Carly Fiorina for example, she believes cannabis is the gateway which is the cause of losing her child from drugs. I can't believe her about state's rights issue. Why would anyone who claims the gateway theory allow states to legalize it? It's easier for me to believe Santa clause and the tooth fairy are real than to believe they will remove cannabis from schedule 1. I see it as a decieptive ploy for votes.
 
Santa is not real????
Now there goes my year.
 
They are all so worried about the Evanjelical vote. Rand Paul has the best ideas out of all candidates on both sides. Fiscally conservative Socially Liberal. I looks like the rest of the world is easing up on pot.

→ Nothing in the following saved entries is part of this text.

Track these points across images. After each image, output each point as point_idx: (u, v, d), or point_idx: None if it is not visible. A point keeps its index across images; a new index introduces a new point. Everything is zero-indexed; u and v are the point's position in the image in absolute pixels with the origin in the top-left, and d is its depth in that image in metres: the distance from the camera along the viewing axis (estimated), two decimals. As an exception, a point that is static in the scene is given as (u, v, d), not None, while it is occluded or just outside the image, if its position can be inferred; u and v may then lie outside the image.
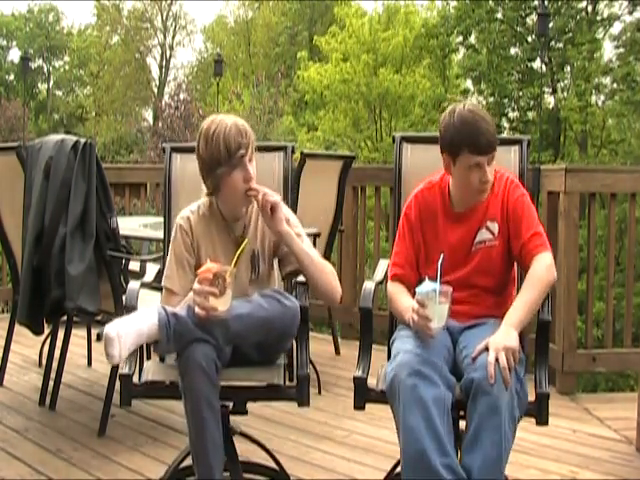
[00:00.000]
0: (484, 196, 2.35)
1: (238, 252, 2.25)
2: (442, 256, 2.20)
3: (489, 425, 2.00)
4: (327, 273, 2.34)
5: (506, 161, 2.61)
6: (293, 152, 2.82)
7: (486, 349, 2.08)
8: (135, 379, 2.28)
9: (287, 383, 2.34)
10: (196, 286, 2.14)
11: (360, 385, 2.26)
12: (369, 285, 2.45)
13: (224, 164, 2.27)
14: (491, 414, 2.00)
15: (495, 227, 2.34)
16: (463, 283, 2.32)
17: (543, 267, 2.25)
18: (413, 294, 2.26)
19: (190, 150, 2.52)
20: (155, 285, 2.58)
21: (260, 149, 2.89)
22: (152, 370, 2.32)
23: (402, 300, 2.32)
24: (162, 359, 2.45)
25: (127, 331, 2.11)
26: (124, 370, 2.25)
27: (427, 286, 2.12)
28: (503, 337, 2.09)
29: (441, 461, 1.97)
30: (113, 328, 2.10)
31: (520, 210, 2.32)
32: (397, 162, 2.73)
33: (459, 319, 2.30)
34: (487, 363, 2.02)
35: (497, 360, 2.03)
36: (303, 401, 2.31)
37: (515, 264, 2.41)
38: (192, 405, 2.15)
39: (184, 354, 2.15)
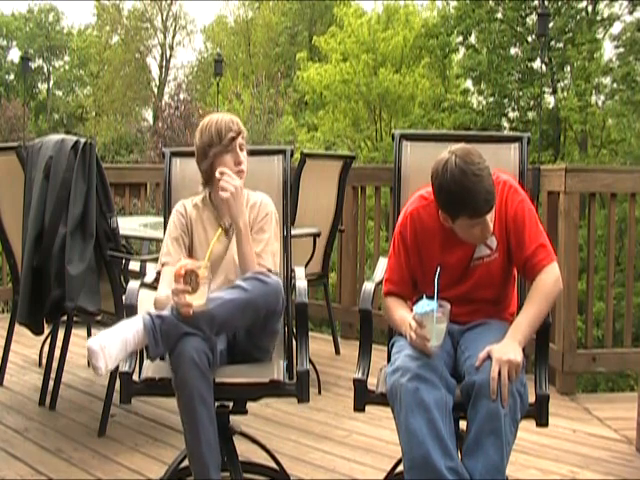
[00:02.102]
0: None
1: (211, 244, 2.33)
2: (438, 270, 2.16)
3: (490, 429, 1.99)
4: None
5: (505, 160, 2.59)
6: (292, 155, 2.84)
7: (489, 357, 2.06)
8: (135, 378, 2.28)
9: (287, 381, 2.34)
10: (173, 285, 2.18)
11: (360, 387, 2.26)
12: (369, 286, 2.44)
13: (215, 146, 2.45)
14: (492, 418, 1.99)
15: (493, 241, 2.26)
16: (463, 298, 2.29)
17: (551, 280, 2.20)
18: (409, 306, 2.26)
19: (189, 154, 2.66)
20: (155, 285, 2.58)
21: (259, 153, 2.90)
22: (151, 368, 2.31)
23: (398, 312, 2.31)
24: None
25: (111, 342, 2.12)
26: (124, 368, 2.25)
27: (425, 306, 2.08)
28: (507, 350, 2.05)
29: (446, 464, 1.97)
30: (96, 341, 2.11)
31: (521, 219, 2.24)
32: (397, 160, 2.70)
33: (459, 321, 2.28)
34: (490, 377, 2.00)
35: (499, 374, 2.00)
36: (303, 397, 2.31)
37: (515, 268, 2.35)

Mexico is supposed to have a MM program by the end of the year. Canada new prime minister has vowed to legalize weed, and there are all sorts of little countries around the world that have decriminalized or legaled some for of weed. Things are headed in the right direction and that is great. The republicans cannot delay this for much longer. Everyday the pro legalization numbers go up. Colorado has demonstrated that legal weed will not destroy the world but has added to the states economy instead of the Black market economy. I have high hopes that Obama will get the federal government out of the weed buisiness before his term is over.
 
It is not that easy for a President to get it rescheduled as it is a bureaucratic mess that would have to be navigated. However, it would be a simple process for Congress to do as all they would have to do is write or amend the law. Of course I would not hold my breath for Congress to do anything.